## Work to complete
Please print the whole listing below exactly as it stands.

-- Excerpted records follows --

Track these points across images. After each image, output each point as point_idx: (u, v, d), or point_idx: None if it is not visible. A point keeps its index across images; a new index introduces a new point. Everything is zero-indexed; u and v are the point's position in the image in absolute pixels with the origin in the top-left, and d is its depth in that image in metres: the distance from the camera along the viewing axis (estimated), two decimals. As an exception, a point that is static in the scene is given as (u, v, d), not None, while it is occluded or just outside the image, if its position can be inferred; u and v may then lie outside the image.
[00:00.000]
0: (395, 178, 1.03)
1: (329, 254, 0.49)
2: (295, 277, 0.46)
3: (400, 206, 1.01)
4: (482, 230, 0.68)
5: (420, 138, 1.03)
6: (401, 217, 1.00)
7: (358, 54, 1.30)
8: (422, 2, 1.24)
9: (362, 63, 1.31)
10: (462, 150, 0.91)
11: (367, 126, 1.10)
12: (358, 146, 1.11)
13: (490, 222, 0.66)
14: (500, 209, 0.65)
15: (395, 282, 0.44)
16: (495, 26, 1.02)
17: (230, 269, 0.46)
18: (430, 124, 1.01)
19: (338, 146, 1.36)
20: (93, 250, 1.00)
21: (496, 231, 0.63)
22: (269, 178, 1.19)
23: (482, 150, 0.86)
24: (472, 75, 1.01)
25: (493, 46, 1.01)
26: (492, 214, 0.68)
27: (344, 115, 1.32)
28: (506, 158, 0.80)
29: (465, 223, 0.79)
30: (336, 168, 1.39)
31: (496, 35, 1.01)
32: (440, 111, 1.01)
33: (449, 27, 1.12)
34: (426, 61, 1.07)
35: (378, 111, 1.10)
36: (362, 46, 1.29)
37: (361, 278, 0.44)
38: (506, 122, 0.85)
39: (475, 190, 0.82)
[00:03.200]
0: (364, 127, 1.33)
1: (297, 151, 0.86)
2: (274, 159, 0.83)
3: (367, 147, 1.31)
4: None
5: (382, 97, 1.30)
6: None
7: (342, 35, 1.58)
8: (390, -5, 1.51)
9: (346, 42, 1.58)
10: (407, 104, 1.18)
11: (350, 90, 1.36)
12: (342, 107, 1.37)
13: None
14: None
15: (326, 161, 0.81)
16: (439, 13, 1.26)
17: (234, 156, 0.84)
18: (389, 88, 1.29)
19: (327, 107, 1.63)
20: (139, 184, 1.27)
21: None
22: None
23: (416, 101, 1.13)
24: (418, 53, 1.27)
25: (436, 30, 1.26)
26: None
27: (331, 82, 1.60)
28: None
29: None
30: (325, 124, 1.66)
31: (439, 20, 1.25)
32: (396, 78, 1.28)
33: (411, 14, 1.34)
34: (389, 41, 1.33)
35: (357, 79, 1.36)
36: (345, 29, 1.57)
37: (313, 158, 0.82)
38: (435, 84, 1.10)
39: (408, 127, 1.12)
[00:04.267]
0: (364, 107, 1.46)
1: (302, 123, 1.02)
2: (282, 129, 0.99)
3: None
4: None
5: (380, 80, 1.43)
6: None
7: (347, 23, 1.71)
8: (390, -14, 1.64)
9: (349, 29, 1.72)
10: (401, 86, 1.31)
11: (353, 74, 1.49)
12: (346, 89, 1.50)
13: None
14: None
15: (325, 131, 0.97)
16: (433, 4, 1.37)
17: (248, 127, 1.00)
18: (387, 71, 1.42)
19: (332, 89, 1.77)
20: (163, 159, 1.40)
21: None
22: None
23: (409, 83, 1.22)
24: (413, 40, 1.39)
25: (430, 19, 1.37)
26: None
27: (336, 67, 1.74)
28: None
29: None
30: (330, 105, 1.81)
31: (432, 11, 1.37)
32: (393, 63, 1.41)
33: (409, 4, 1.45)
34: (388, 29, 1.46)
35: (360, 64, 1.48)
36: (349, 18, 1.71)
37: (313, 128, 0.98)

-- Excerpted records concluded --

## Result for this task
Track these points across images. After each image, output each point as point_idx: (u, v, d), or point_idx: None if it is not visible. A point keeps its index across images; a new index introduces a new point. Everything is zero-indexed; u and v are the point's position in the image in absolute pixels with the origin in the top-left, and d is its depth in that image in metres: the distance from the camera along the viewing axis (estimated), two decimals. As an exception, a point that is static in the scene is given as (u, v, d), not None, while it is occluded or just outside the image, if its position can be inferred; u and v may then lie outside the image.
[00:00.000]
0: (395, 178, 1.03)
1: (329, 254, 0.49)
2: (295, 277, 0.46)
3: (400, 206, 1.01)
4: (482, 230, 0.68)
5: (420, 138, 1.03)
6: (401, 217, 1.00)
7: (358, 54, 1.30)
8: (422, 2, 1.24)
9: (362, 63, 1.31)
10: (462, 150, 0.91)
11: (367, 126, 1.10)
12: (358, 146, 1.11)
13: (490, 222, 0.66)
14: (500, 209, 0.65)
15: (395, 282, 0.44)
16: (495, 26, 1.02)
17: (230, 269, 0.46)
18: (430, 124, 1.01)
19: (338, 146, 1.36)
20: (93, 250, 1.00)
21: (496, 231, 0.63)
22: (269, 178, 1.19)
23: (482, 150, 0.86)
24: (472, 75, 1.01)
25: (493, 46, 1.01)
26: (492, 214, 0.68)
27: (344, 115, 1.32)
28: (506, 158, 0.80)
29: (465, 223, 0.79)
30: (336, 168, 1.39)
31: (496, 35, 1.01)
32: (440, 111, 1.01)
33: (449, 27, 1.12)
34: (426, 61, 1.07)
35: (378, 111, 1.10)
36: (362, 46, 1.29)
37: (361, 278, 0.44)
38: (506, 122, 0.85)
39: (475, 190, 0.82)
[00:03.200]
0: (364, 127, 1.33)
1: (297, 151, 0.86)
2: (274, 159, 0.83)
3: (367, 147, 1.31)
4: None
5: (382, 97, 1.30)
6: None
7: (342, 35, 1.58)
8: (390, -5, 1.51)
9: (346, 42, 1.58)
10: (407, 104, 1.18)
11: (350, 90, 1.36)
12: (342, 107, 1.37)
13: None
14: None
15: (326, 161, 0.81)
16: (439, 13, 1.26)
17: (234, 156, 0.84)
18: (389, 88, 1.29)
19: (327, 107, 1.63)
20: (139, 184, 1.27)
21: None
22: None
23: (416, 101, 1.13)
24: (418, 53, 1.27)
25: (436, 30, 1.26)
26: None
27: (331, 82, 1.60)
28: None
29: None
30: (325, 124, 1.66)
31: (439, 20, 1.25)
32: (396, 78, 1.28)
33: (411, 14, 1.34)
34: (389, 41, 1.33)
35: (357, 79, 1.36)
36: (345, 29, 1.57)
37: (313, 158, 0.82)
38: (435, 84, 1.10)
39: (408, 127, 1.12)
[00:04.267]
0: (364, 107, 1.46)
1: (302, 123, 1.02)
2: (282, 129, 0.99)
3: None
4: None
5: (380, 80, 1.43)
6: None
7: (347, 23, 1.71)
8: (390, -14, 1.64)
9: (349, 29, 1.72)
10: (401, 86, 1.31)
11: (353, 74, 1.49)
12: (346, 89, 1.50)
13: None
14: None
15: (325, 131, 0.97)
16: (433, 4, 1.37)
17: (248, 127, 1.00)
18: (387, 71, 1.42)
19: (332, 89, 1.77)
20: (163, 159, 1.40)
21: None
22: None
23: (409, 83, 1.22)
24: (413, 40, 1.39)
25: (430, 19, 1.37)
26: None
27: (336, 67, 1.74)
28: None
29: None
30: (330, 105, 1.81)
31: (432, 11, 1.37)
32: (393, 63, 1.41)
33: (409, 4, 1.45)
34: (388, 29, 1.46)
35: (360, 64, 1.48)
36: (349, 18, 1.71)
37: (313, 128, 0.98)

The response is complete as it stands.